The Paper Trail Is the Strategy

Compensatory education disputes in West Virginia almost always come down to documentation. The district will claim services were delivered. You need records showing they weren't. The district will claim the substitute was qualified. You need to have asked for credentials in writing. The district will claim they offered make-up sessions. You need your written demand showing what was actually owed versus what was offered.

Every step above creates a document. That's not accidental — it's the strategy. The West Virginia IEP & 504 Advocacy Playbook includes the Compensatory Services Worksheet for tracking the gap, the demand letter template with Policy 2419 citations pre-loaded, and the WVDE State Complaint template for escalation. The entire system is designed so that by the time you file a complaint, the evidence is already organized in the format investigators expect.

Frequently Asked Questions

How far back can I claim compensatory education in West Virginia?

You can file a WVDE State Complaint for violations within the past 12 months. However, compensatory education as a remedy can potentially cover a longer period if the violation was ongoing. The practical limit is your ability to document the gap — if you have records showing missed services from 18 months ago, include that documentation even if the complaint formally covers the most recent 12 months.

Does the district have to agree to compensatory education, or can I force it?

The district doesn't have to agree voluntarily. If they refuse, a WVDE State Complaint can result in a corrective action order requiring compensatory education. The 52% noncompliance rate for state complaints shows that investigators do find violations and order remedies — this isn't a symbolic process.

What if the district offers fewer compensatory hours than my child is owed?

You don't have to accept the district's initial offer. Respond in writing explaining your calculation, attach the documentation, and request Prior Written Notice for any decision to provide fewer hours than owed. If the gap between what you've documented and what they're offering is significant, file a state complaint.

Can I request compensatory education during an IEP meeting?

You can raise it during an IEP meeting, but always follow up in writing. Verbal agreements made during IEP meetings are difficult to enforce. Send a follow-up email within 24 hours documenting what was discussed and agreed upon, and request PWN for any compensatory education plan the team proposed.

What if my child's teacher was replaced by a substitute who isn't certified in special education?

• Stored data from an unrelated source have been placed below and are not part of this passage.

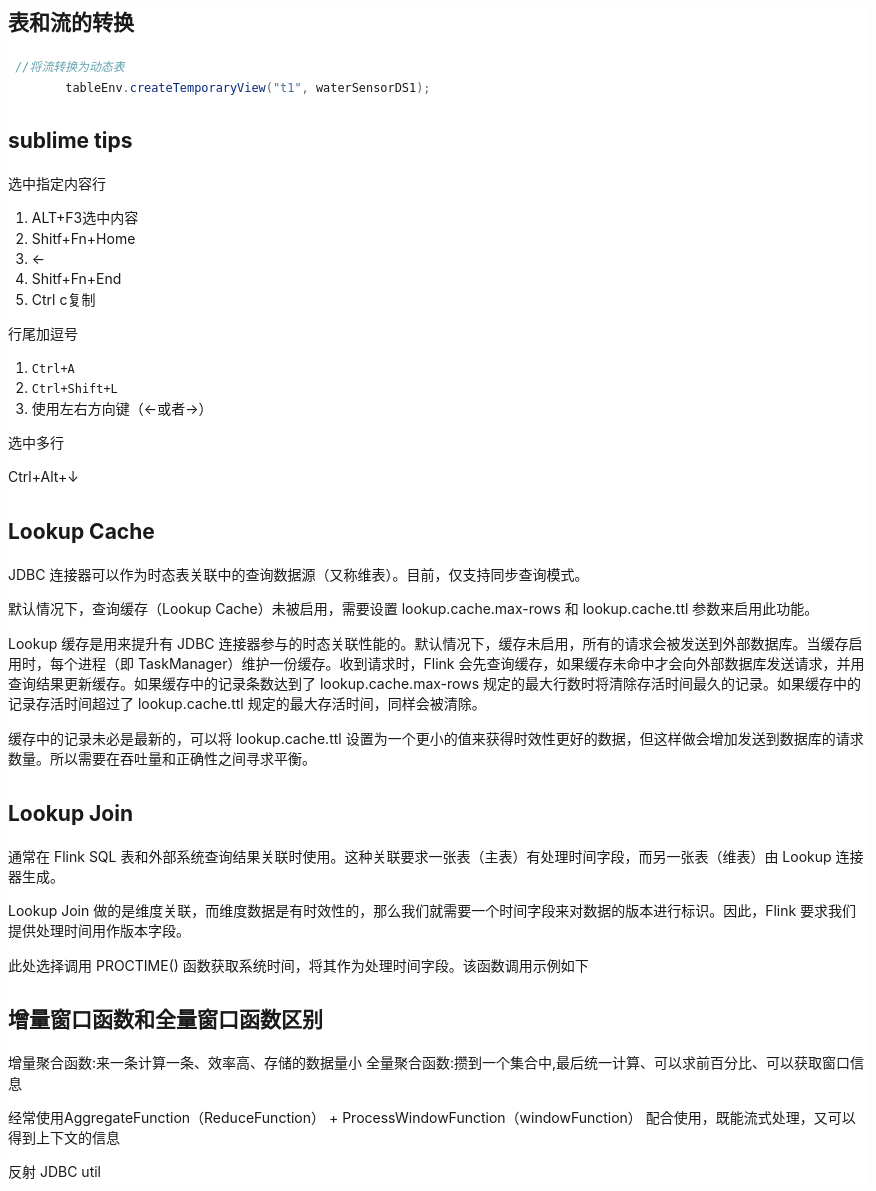 ## 表和流的转换

```java
 //将流转换为动态表
        tableEnv.createTemporaryView("t1", waterSensorDS1);
```



## sublime tips

选中指定内容行

1. ALT+F3选中内容
2. Shitf+Fn+Home
3. ←
4. Shitf+Fn+End
5. Ctrl c复制



行尾加逗号

1. `Ctrl+A`
2. `Ctrl+Shift+L`
3. 使用左右方向键（←或者→）



选中多行

Ctrl+Alt+↓



## Lookup Cache

JDBC 连接器可以作为时态表关联中的查询数据源（又称维表）。目前，仅支持同步查询模式。

默认情况下，查询缓存（Lookup Cache）未被启用，需要设置 lookup.cache.max-rows 和 lookup.cache.ttl 参数来启用此功能。

Lookup 缓存是用来提升有 JDBC 连接器参与的时态关联性能的。默认情况下，缓存未启用，所有的请求会被发送到外部数据库。当缓存启用时，每个进程（即 TaskManager）维护一份缓存。收到请求时，Flink 会先查询缓存，如果缓存未命中才会向外部数据库发送请求，并用查询结果更新缓存。如果缓存中的记录条数达到了 lookup.cache.max-rows 规定的最大行数时将清除存活时间最久的记录。如果缓存中的记录存活时间超过了 lookup.cache.ttl 规定的最大存活时间，同样会被清除。

缓存中的记录未必是最新的，可以将 lookup.cache.ttl 设置为一个更小的值来获得时效性更好的数据，但这样做会增加发送到数据库的请求数量。所以需要在吞吐量和正确性之间寻求平衡。



## Lookup Join 

通常在 Flink SQL 表和外部系统查询结果关联时使用。这种关联要求一张表（主表）有处理时间字段，而另一张表（维表）由 Lookup 连接器生成。

Lookup Join 做的是维度关联，而维度数据是有时效性的，那么我们就需要一个时间字段来对数据的版本进行标识。因此，Flink 要求我们提供处理时间用作版本字段。

此处选择调用 PROCTIME() 函数获取系统时间，将其作为处理时间字段。该函数调用示例如下



## 增量窗口函数和全量窗口函数区别

增量聚合函数:来一条计算一条、效率高、存储的数据量小
全量聚合函数:攒到一个集合中,最后统一计算、可以求前百分比、可以获取窗口信息

经常使用AggregateFunction（ReduceFunction） + ProcessWindowFunction（windowFunction） 配合使用，既能流式处理，又可以得到上下文的信息



反射 JDBC util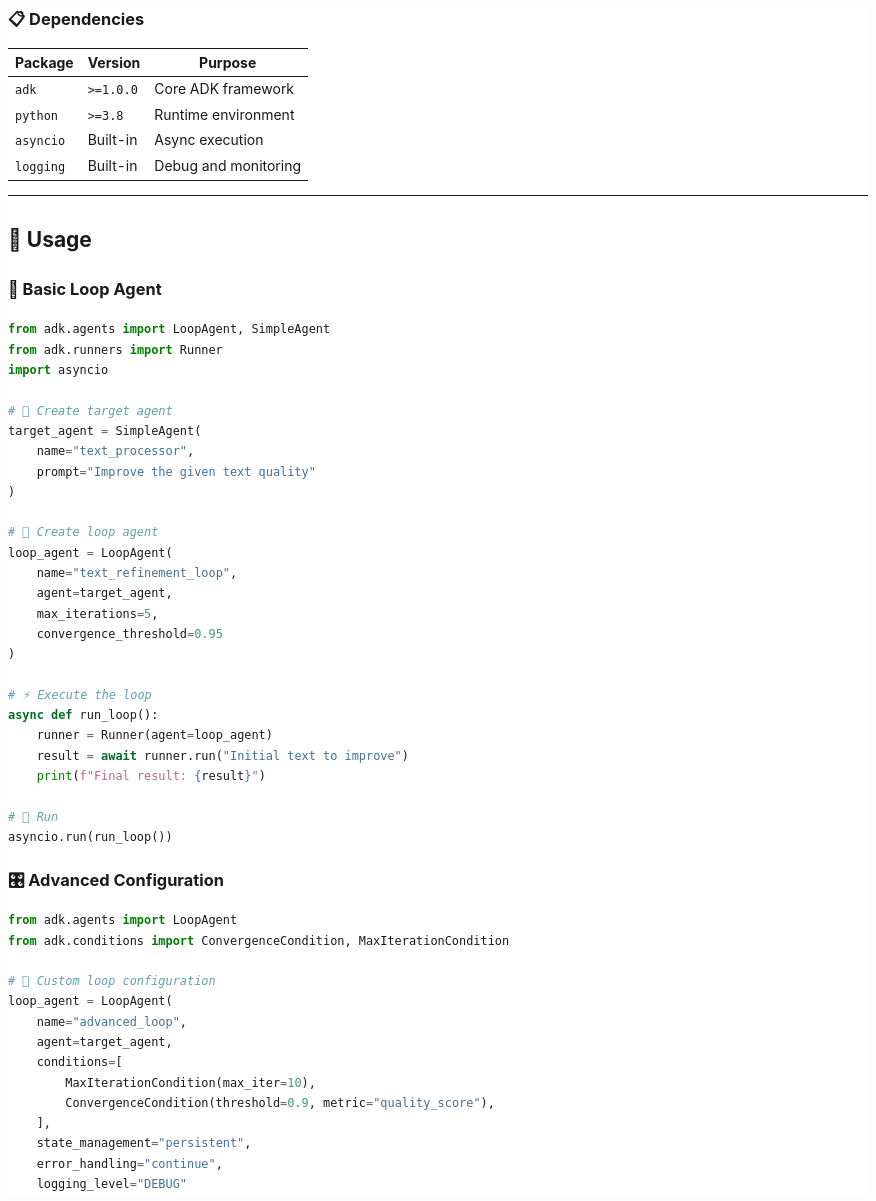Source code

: ### 📋 Dependencies

| Package | Version | Purpose |
|---------|---------|---------|
| `adk` | `>=1.0.0` | Core ADK framework |
| `python` | `>=3.8` | Runtime environment |
| `asyncio` | Built-in | Async execution |
| `logging` | Built-in | Debug and monitoring |

---

## 📖 Usage

### 🔧 Basic Loop Agent

```python
from adk.agents import LoopAgent, SimpleAgent
from adk.runners import Runner
import asyncio

# 🎯 Create target agent
target_agent = SimpleAgent(
    name="text_processor",
    prompt="Improve the given text quality"
)

# 🔄 Create loop agent
loop_agent = LoopAgent(
    name="text_refinement_loop",
    agent=target_agent,
    max_iterations=5,
    convergence_threshold=0.95
)

# ⚡ Execute the loop
async def run_loop():
    runner = Runner(agent=loop_agent)
    result = await runner.run("Initial text to improve")
    print(f"Final result: {result}")

# 🚀 Run
asyncio.run(run_loop())
```

### 🎛️ Advanced Configuration

```python
from adk.agents import LoopAgent
from adk.conditions import ConvergenceCondition, MaxIterationCondition

# 🔧 Custom loop configuration
loop_agent = LoopAgent(
    name="advanced_loop",
    agent=target_agent,
    conditions=[
        MaxIterationCondition(max_iter=10),
        ConvergenceCondition(threshold=0.9, metric="quality_score"),
    ],
    state_management="persistent",
    error_handling="continue",
    logging_level="DEBUG"
```
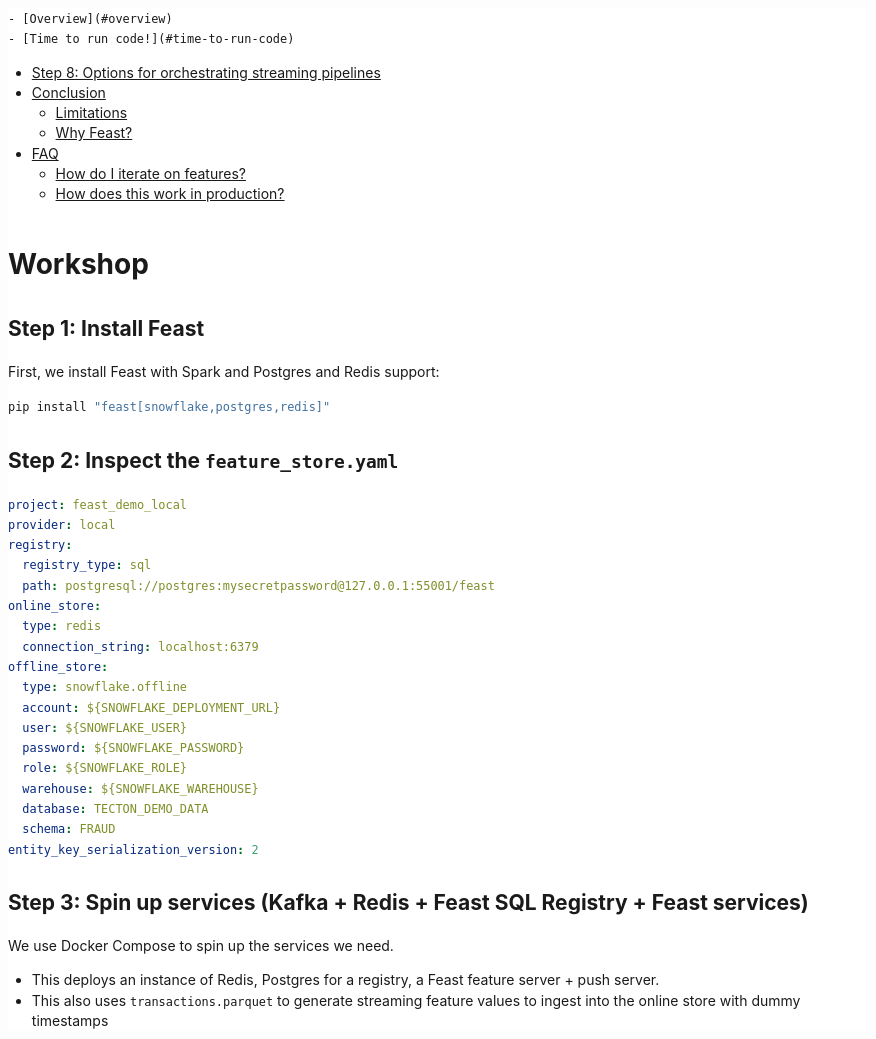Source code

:     - [Overview](#overview)
    - [Time to run code!](#time-to-run-code)
  - [Step 8: Options for orchestrating streaming pipelines](#step-8-options-for-orchestrating-streaming-pipelines)
- [Conclusion](#conclusion)
  - [Limitations](#limitations)
  - [Why Feast?](#why-feast)
- [FAQ](#faq)
    - [How do I iterate on features?](#how-do-i-iterate-on-features)
    - [How does this work in production?](#how-does-this-work-in-production)

# Workshop
## Step 1: Install Feast

First, we install Feast with Spark and Postgres and Redis support:
```bash
pip install "feast[snowflake,postgres,redis]"
```

## Step 2: Inspect the `feature_store.yaml`

```yaml
project: feast_demo_local
provider: local
registry:
  registry_type: sql
  path: postgresql://postgres:mysecretpassword@127.0.0.1:55001/feast
online_store:
  type: redis
  connection_string: localhost:6379
offline_store:
  type: snowflake.offline
  account: ${SNOWFLAKE_DEPLOYMENT_URL}
  user: ${SNOWFLAKE_USER}
  password: ${SNOWFLAKE_PASSWORD}
  role: ${SNOWFLAKE_ROLE}
  warehouse: ${SNOWFLAKE_WAREHOUSE}
  database: TECTON_DEMO_DATA
  schema: FRAUD
entity_key_serialization_version: 2
```

##  Step 3: Spin up services (Kafka + Redis + Feast SQL Registry + Feast services)

We use Docker Compose to spin up the services we need.
- This deploys an instance of Redis, Postgres for a registry, a Feast feature server + push server.
- This also uses `transactions.parquet` to generate streaming feature values to ingest into the online store with dummy timestamps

Document when the certified teacher left and when the uncertified substitute started. Request the substitute's credentials in writing. If the substitute lacks special education certification, the services delivered during that period may not satisfy the IEP's requirements — and the entire period could be counted as a gap eligible for compensatory education. The determination depends on whether the substitute was able to deliver the specially designed instruction outlined in the IEP goals.